F. I wish I could see that document.

S.  When I was writing the book, I did look around for it, but I couldn't find it. It would have been a Film Board document, not a CFDC document.

F.  That would've been the first document in Canada’s move to making feature films.

S.  It's probably in the Film Board Archives.

F.  We should try to track it down.  So, talk to me about Judy LaMarsh.

S. I didn't really have too much to do with her; it was mostly Ernie Steele,  who was the deputy minister. But the word came down that she really wasn't very interested in this feature film jazz. Now, we're in 1966. That was when we pretty well got it going. We got Canada's agreement; but the important thing was that we now needed a corporation to be established and to appoint four or five people. So I pushed Ernie, and he pushed Judy;  and she said she really wasn't very interested in all this stuff. And why didn't we wait until after 1967 [Canada's Centennial year].

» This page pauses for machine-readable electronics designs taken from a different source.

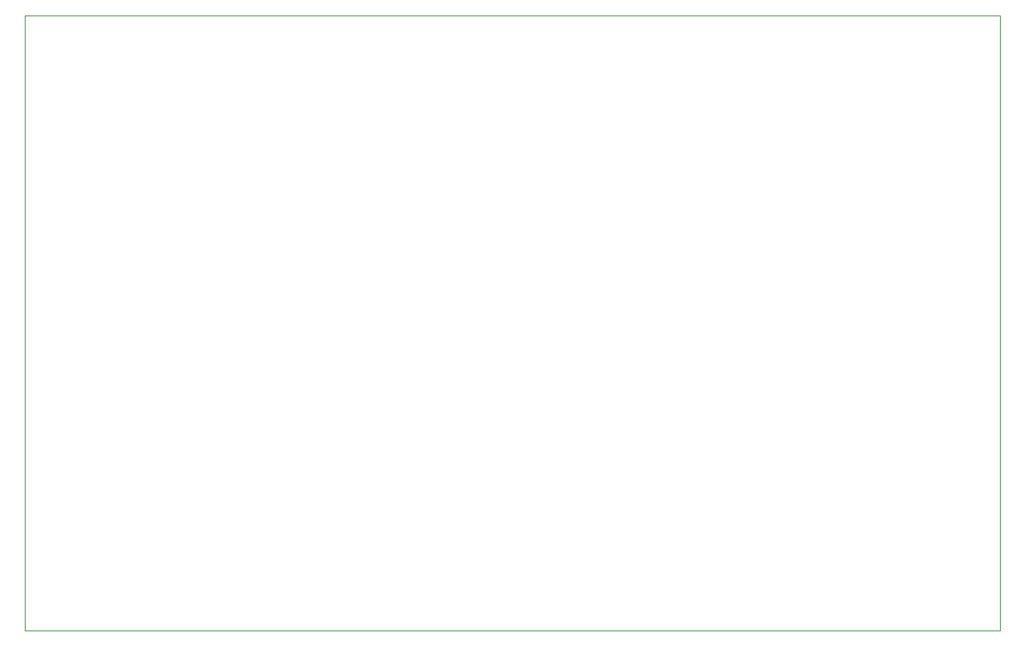
<source format=gbr>
%TF.GenerationSoftware,KiCad,Pcbnew,8.0.8*%
%TF.CreationDate,2025-05-31T18:37:02+02:00*%
%TF.ProjectId,Arduino_pcb,41726475-696e-46f5-9f70-63622e6b6963,rev?*%
%TF.SameCoordinates,Original*%
%TF.FileFunction,Profile,NP*%
%FSLAX46Y46*%
G04 Gerber Fmt 4.6, Leading zero omitted, Abs format (unit mm)*
G04 Created by KiCad (PCBNEW 8.0.8) date 2025-05-31 18:37:02*
%MOMM*%
%LPD*%
G01*
G04 APERTURE LIST*
%TA.AperFunction,Profile*%
%ADD10C,0.050000*%
%TD*%
G04 APERTURE END LIST*
D10*
X60250000Y-83250000D02*
X166750000Y-83250000D01*
X166750000Y-150500000D01*
X60250000Y-150500000D01*
X60250000Y-83250000D01*
M02*

</source>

Finally, in 1968 (Ernie would really know most about that), she said okay and she appointed Georges-Émile Lapalme as Chairman. I think he was chosen because he had been pushing the government for a good cultural appointment, i.e., as Ambassador to Paris, right? So, you can imagine he was a little upset. I think that's the reason they asked me to do it. Ernie said, "I'll give you a memo"; there was another guy in Ernie's office, an Englishman, who said to me, “You can do this.”  So, I had to go and see Mr. Lapalme (in fact, we became very good friends eventually).  It was when I went to see him that I realized he had hoped to be Ambassador to Paris and all he got was Chairman of the Canadian Film Development Corporation, a position that you once held yourself.